Like I said, even with that person I shot with at the Nationals drawing back three times per arrow; our group EASILY made the 5- hour time limit...and we had to walk back up the hill from the Connecticut range to do it, and still had our cards in ahead of the 5-hours.

Of course, I also realize that getting the 5-hour time limit rule put back for field and hunter rounds would be like peeing into a fan...so we deal with the "no time limit", but "let down per arrow rule", and continue to allow people that don't let down often to lolligag by other means, be it techno-toys, ogling their 4th hour while standing on the stake; to shooting ONE at a time on a walkup, etc.; etc.
Wouldn't surprise me a bit to see some 7 or 8 hour field rounds come into play real soon. Let's see... 15 mph times 8 hours...Heck I could get in 120 miles on my bicycle and not be bothered by bugs, buggies, rule books, etc.....hmmmmm....

And, Nobody will miss me, nor me "it", if and when it comes to going much over 5 hours for a 28 target field round. Ain't worth the haggle and hassle to be out there that long, IMHO, especially when I know the high scores were accomplished in tons of LESS TIME...often times in 4 hours or slightly over that in the past.

field14


----------



## CHPro (May 21, 2002)

> I've seen the "let down rule" ENFORCED on INDOOR rounds, so as far as I know that rule applies indoors as well as outdoors


Sounds like another case of someone erroneously applying a rule and the competitors not knowing any better so they couldn't call the person enforcing the non-existent rule. I'm pretty certain if you look through the Constitution and By-Laws that the only reference to a 3 let-down rule is specifically housed in a section labeled outdoor shooting rules...per Prag's reference earlier. I couldn't find anything pertaining to a let-down rule in any of the general or indoor round rules.

Just an fyi, some of the field/hunter rounds I've shot that took more than 5hr were shot prior to the abundant use of all the "toys". A couple Nationals held in Darrington in the mid- to early-90's come to mind, several targets laid out having to shoot directly into the sun resulting in people needing to shade for their peers, several let-downs, etc., just to see the targets and shoot their arrows and a few shooting lanes that were a little on the narrow side, etc. I've shot Redding for the last several years both before and after the increase in the use of the "toys". I haven't found that round for example to go that much slower one way or another, but could be because most of the archers I shot with using the "toys" also knew how to use them and could just about read the angle and calc the cuts, set their sights in just a little more time than it took those without to look over the terrain and then guesstimate their own cut. Its the ones who just purchase the "toys" and do not spend enough time on their own practicing with them and basically are still learning how to use while at major tournaments that can be a bit of a pain to shoot with or follow around a course.....fortunately it seems I haven't run across very many of these types .
========================================================================
[What you are asked to do]: Extend the archery forum thread on field-round time limits and the let-down rule by writing what comes next after its final sentence. The data comes from a separate source unrelated to the archery thread.

[Rows]:
========================================================================
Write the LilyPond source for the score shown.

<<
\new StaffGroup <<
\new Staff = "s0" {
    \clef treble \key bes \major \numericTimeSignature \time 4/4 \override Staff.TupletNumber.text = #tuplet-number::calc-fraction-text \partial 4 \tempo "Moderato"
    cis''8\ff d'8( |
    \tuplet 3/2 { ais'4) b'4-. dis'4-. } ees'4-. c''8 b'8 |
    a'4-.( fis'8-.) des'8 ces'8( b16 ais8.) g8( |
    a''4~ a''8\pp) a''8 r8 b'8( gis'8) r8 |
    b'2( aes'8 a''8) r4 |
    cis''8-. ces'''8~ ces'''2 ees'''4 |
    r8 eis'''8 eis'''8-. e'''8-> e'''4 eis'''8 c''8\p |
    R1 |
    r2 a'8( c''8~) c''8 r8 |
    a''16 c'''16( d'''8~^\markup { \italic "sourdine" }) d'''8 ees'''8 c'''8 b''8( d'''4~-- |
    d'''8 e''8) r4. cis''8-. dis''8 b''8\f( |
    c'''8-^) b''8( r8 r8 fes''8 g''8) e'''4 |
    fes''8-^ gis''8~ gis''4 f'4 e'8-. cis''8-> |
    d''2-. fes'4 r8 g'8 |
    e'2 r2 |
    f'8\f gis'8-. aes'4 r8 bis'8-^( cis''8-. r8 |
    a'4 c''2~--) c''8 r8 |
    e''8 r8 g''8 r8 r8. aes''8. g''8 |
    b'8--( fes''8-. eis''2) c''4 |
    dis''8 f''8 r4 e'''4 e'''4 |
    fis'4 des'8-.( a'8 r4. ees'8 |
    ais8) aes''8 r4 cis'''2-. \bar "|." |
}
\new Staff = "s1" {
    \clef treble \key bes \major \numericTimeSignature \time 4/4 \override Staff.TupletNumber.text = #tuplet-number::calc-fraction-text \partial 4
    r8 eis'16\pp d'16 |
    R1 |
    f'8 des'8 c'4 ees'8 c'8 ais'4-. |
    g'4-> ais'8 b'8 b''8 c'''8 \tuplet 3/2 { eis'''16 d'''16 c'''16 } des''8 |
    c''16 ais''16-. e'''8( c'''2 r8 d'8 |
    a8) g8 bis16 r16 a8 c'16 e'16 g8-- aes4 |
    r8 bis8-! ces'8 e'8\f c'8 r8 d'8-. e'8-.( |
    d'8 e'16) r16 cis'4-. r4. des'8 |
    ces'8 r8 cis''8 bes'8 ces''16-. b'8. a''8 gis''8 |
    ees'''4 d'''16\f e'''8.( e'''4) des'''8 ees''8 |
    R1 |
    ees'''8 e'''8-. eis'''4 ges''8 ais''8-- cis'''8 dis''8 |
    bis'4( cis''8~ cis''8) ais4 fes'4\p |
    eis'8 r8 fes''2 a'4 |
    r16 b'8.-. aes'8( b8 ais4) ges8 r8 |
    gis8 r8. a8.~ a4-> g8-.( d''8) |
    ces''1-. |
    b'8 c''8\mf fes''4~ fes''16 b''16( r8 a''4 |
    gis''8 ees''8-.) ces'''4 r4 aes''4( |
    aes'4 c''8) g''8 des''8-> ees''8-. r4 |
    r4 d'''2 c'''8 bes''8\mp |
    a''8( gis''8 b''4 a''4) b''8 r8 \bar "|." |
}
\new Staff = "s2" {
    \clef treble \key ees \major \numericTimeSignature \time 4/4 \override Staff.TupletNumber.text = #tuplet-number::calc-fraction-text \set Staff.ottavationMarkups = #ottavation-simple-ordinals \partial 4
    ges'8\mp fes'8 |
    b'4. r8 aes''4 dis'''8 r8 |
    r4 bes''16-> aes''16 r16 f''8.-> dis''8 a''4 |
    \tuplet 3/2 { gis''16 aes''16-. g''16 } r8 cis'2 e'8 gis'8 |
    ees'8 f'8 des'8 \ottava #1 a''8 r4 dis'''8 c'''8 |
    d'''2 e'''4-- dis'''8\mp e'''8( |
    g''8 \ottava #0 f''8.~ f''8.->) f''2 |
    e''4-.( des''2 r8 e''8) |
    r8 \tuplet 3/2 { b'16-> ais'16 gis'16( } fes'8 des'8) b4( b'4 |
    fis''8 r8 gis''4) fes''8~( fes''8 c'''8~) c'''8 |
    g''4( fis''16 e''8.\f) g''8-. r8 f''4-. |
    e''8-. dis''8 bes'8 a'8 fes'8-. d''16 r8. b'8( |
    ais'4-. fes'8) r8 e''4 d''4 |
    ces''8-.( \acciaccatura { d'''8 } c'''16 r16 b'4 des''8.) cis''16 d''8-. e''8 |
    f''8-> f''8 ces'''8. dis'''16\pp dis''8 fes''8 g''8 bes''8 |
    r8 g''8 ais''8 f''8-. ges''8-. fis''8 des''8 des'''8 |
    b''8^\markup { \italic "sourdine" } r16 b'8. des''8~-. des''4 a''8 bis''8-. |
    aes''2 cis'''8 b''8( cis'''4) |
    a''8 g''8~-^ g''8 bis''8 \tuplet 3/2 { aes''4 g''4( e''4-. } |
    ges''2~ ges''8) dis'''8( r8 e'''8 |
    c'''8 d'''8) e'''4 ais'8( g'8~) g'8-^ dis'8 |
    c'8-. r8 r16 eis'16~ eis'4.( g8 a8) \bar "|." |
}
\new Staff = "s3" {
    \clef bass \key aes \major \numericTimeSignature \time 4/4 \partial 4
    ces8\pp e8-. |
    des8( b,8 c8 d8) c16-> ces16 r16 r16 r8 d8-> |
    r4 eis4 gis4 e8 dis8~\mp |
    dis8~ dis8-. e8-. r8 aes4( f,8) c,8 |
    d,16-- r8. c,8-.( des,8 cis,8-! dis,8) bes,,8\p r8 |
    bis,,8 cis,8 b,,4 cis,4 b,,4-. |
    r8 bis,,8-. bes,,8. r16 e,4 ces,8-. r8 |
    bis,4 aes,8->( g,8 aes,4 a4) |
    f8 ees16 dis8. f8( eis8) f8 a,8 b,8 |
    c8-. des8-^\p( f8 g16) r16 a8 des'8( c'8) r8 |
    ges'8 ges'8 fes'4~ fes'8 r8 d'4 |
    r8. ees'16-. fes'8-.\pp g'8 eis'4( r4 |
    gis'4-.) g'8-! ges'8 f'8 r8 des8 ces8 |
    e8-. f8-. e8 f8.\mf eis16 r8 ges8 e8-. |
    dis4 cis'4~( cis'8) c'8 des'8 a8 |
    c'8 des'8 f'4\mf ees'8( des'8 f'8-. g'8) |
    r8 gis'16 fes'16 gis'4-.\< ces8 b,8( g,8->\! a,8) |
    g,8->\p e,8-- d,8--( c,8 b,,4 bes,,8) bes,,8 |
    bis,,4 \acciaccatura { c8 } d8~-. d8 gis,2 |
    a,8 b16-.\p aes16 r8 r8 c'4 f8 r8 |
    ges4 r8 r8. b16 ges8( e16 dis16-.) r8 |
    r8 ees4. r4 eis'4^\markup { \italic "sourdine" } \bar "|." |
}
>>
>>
========================================================================
[In response]:
>>------->


----------



## field14 (May 21, 2002)

CHPro said:


> Sounds like another case of someone erroneously applying a rule and the competitors not knowing any better so they couldn't call the person enforcing the non-existent rule. I'm pretty certain if you look through the Constitution and By-Laws that the only reference to a 3 let-down rule is specifically housed in a section labeled outdoor shooting rules...per Prag's reference earlier. I couldn't find anything pertaining to a let-down rule in any of the general or indoor round rules.
> 
> Just an fyi, some of the field/hunter rounds I've shot that took more than 5hr were shot prior to the abundant use of all the "toys". A couple Nationals held in Darrington in the mid- to early-90's come to mind, several targets laid out having to shoot directly into the sun resulting in people needing to shade for their peers, several let-downs, etc., just to see the targets and shoot their arrows and a few shooting lanes that were a little on the narrow side, etc. I've shot Redding for the last several years both before and after the increase in the use of the "toys". I haven't found that round for example to go that much slower one way or another, but could be because most of the archers I shot with using the "toys" also knew how to use them and could just about read the angle and calc the cuts, set their sights in just a little more time than it took those without to look over the terrain and then guesstimate their own cut. Its the ones who just purchase the "toys" and do not spend enough time on their own practicing with them and basically are still learning how to use while at major tournaments that can be a bit of a pain to shoot with or follow around a course.....fortunately it seems I haven't run across very many of these types .
> 
> >>------->


I know what you mean about the ones using the toys KNOWING HOW and WHEN to use them. MOST of the top echelon shooters I've spoken with only use the toys to: 1. VERIFY their "gut" feeling, and/or 2. When STUMPED and uncertain. Almost every one of them said that nearly all the time, their "gut feeling" was right in the first place, and also that they don't get "stumped" very darned often either.

Of course proactive PRACTICE and experience will outdo the "toys" nearly every single time just from the standpoint of that knowledge of a person's abilities and tendencies. Doesn't to a bit of good to nail the "cut" and then, because you haven't a clue how you handle toes up or toes down, or an uphill/downhill with one foot well above or below the other...and you then shoot it into the "4" or "3" ring anyways....know what I mean?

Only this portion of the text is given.